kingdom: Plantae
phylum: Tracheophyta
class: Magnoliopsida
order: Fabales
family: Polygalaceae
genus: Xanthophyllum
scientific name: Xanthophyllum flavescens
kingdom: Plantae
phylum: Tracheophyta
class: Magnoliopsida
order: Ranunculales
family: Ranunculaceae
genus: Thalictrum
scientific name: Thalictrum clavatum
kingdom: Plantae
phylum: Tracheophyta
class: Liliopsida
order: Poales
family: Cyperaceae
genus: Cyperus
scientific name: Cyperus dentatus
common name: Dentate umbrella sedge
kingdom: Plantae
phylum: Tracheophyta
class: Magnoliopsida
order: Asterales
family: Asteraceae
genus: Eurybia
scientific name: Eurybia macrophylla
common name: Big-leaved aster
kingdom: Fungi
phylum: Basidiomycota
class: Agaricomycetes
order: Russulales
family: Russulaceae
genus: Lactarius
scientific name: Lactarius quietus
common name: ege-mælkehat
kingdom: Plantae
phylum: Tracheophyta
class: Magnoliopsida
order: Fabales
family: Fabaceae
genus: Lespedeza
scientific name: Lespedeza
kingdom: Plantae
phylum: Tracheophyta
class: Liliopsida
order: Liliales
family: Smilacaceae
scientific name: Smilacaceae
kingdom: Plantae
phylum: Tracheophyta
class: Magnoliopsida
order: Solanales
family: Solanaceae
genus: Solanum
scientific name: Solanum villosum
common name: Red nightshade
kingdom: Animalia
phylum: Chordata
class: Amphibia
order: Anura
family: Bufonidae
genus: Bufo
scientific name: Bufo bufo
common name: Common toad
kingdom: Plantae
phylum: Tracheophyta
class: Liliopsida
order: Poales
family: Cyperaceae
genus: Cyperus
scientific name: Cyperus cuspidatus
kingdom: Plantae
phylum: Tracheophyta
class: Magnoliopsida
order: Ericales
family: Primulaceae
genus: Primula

═══

# [Exercise directions]
Output every line from all the rows above as a Markdown table with two columns, Num and Line. Number the lines in order and leave out blank lines.

# [The reply]
| Num | Line |
|---|---|
| 1 | kingdom: Plantae |
| 2 | phylum: Tracheophyta |
| 3 | class: Magnoliopsida |
| 4 | order: Fabales |
| 5 | family: Polygalaceae |
| 6 | genus: Xanthophyllum |
| 7 | scientific name: Xanthophyllum flavescens |
| 8 | kingdom: Plantae |
| 9 | phylum: Tracheophyta |
| 10 | class: Magnoliopsida |
| 11 | order: Ranunculales |
| 12 | family: Ranunculaceae |
| 13 | genus: Thalictrum |
| 14 | scientific name: Thalictrum clavatum |
| 15 | kingdom: Plantae |
| 16 | phylum: Tracheophyta |
| 17 | class: Liliopsida |
| 18 | order: Poales |
| 19 | family: Cyperaceae |
| 20 | genus: Cyperus |
| 21 | scientific name: Cyperus dentatus |
| 22 | common name: Dentate umbrella sedge |
| 23 | kingdom: Plantae |
| 24 | phylum: Tracheophyta |
| 25 | class: Magnoliopsida |
| 26 | order: Asterales |
| 27 | family: Asteraceae |
| 28 | genus: Eurybia |
| 29 | scientific name: Eurybia macrophylla |
| 30 | common name: Big-leaved aster |
| 31 | kingdom: Fungi |
| 32 | phylum: Basidiomycota |
| 33 | class: Agaricomycetes |
| 34 | order: Russulales |
| 35 | family: Russulaceae |
| 36 | genus: Lactarius |
| 37 | scientific name: Lactarius quietus |
| 38 | common name: ege-mælkehat |
| 39 | kingdom: Plantae |
| 40 | phylum: Tracheophyta |
| 41 | class: Magnoliopsida |
| 42 | order: Fabales |
| 43 | family: Fabaceae |
| 44 | genus: Lespedeza |
| 45 | scientific name: Lespedeza |
| 46 | kingdom: Plantae |
| 47 | phylum: Tracheophyta |
| 48 | class: Liliopsida |
| 49 | order: Liliales |
| 50 | family: Smilacaceae |
| 51 | scientific name: Smilacaceae |
| 52 | kingdom: Plantae |
| 53 | phylum: Tracheophyta |
| 54 | class: Magnoliopsida |
| 55 | order: Solanales |
| 56 | family: Solanaceae |
| 57 | genus: Solanum |
| 58 | scientific name: Solanum villosum |
| 59 | common name: Red nightshade |
| 60 | kingdom: Animalia |
| 61 | phylum: Chordata |
| 62 | class: Amphibia |
| 63 | order: Anura |
| 64 | family: Bufonidae |
| 65 | genus: Bufo |
| 66 | scientific name: Bufo bufo |
| 67 | common name: Common toad |
| 68 | kingdom: Plantae |
| 69 | phylum: Tracheophyta |
| 70 | class: Liliopsida |
| 71 | order: Poales |
| 72 | family: Cyperaceae |
| 73 | genus: Cyperus |
| 74 | scientific name: Cyperus cuspidatus |
| 75 | kingdom: Plantae |
| 76 | phylum: Tracheophyta |
| 77 | class: Magnoliopsida |
| 78 | order: Ericales |
| 79 | family: Primulaceae |
| 80 | genus: Primula |